Combien prévoir pour une semaine avec un confort intermédiaire ?
La fourchette documentée est de 50 à 96 € par jour et par personne, soit environ 350 à 672 € pour sept jours. Le résultat varie selon les prestations incluses, la région, le rythme et le nombre d’excursions.
Quelle monnaie utiliser à Madagascar ?
La devise officielle est l’ariary malgache, dont le code ISO est MGA et le symbole courant Ar. Les espèces sont indispensables pour les dépenses courantes, surtout en dehors des grandes villes et des établissements haut de gamme.
Peut-on payer par carte bancaire partout ?
Non. Les cartes sont acceptées dans certains hôtels, restaurants, commerces et établissements touristiques des principales villes, mais leur usage n’est pas généralisé. Les réseaux acceptés peuvent varier. Il faut conserver une réserve d’espèces en ariary.
Combien coûte une activité à Madagascar ?

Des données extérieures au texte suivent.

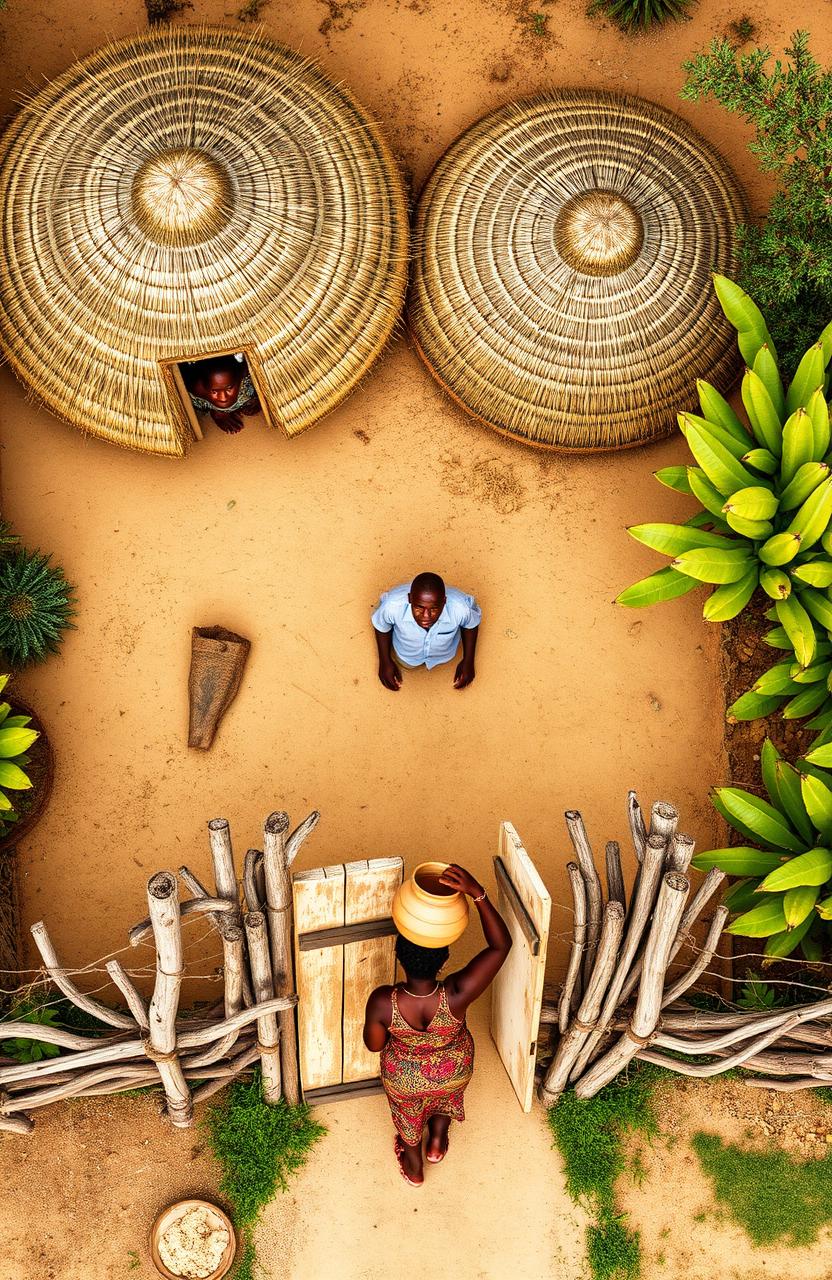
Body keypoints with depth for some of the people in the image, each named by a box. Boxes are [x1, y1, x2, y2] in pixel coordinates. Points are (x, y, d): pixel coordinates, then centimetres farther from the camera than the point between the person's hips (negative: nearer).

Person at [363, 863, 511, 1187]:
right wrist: (477, 893, -49)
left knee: (408, 1112, 36)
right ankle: (437, 1144, 62)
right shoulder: (457, 996, -41)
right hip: (453, 1073, 0)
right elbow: (501, 944, -35)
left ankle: (413, 1168, 62)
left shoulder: (382, 1002, -39)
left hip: (404, 1079, 0)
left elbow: (373, 1045, -17)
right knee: (447, 1095, 39)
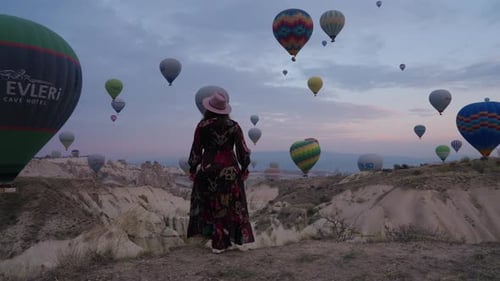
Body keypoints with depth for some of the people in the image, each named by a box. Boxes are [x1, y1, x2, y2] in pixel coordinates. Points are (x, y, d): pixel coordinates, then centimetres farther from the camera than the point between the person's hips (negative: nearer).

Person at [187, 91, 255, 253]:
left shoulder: (203, 125, -5)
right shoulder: (233, 126, -2)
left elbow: (196, 150, -1)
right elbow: (243, 150, -1)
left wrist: (192, 169, 10)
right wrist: (244, 168, 10)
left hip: (208, 168, -1)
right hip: (230, 169, 1)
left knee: (208, 204, 14)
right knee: (230, 205, 9)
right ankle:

Une petite visite ou une entrée simple coûte environ 2 à 12 €. Une excursion dans un parc avec guide ou une activité nautique peut atteindre environ 30 à 40 € par personne, voire davantage.
Le pourboire doit-il être intégré au budget ?
Le pourboire est une pratique usuelle dans le secteur touristique, notamment pour les guides, chauffeurs, porteurs et certains services. Son montant dépend de la qualité et de la durée du service ; aucune règle tarifaire unique n’est établie.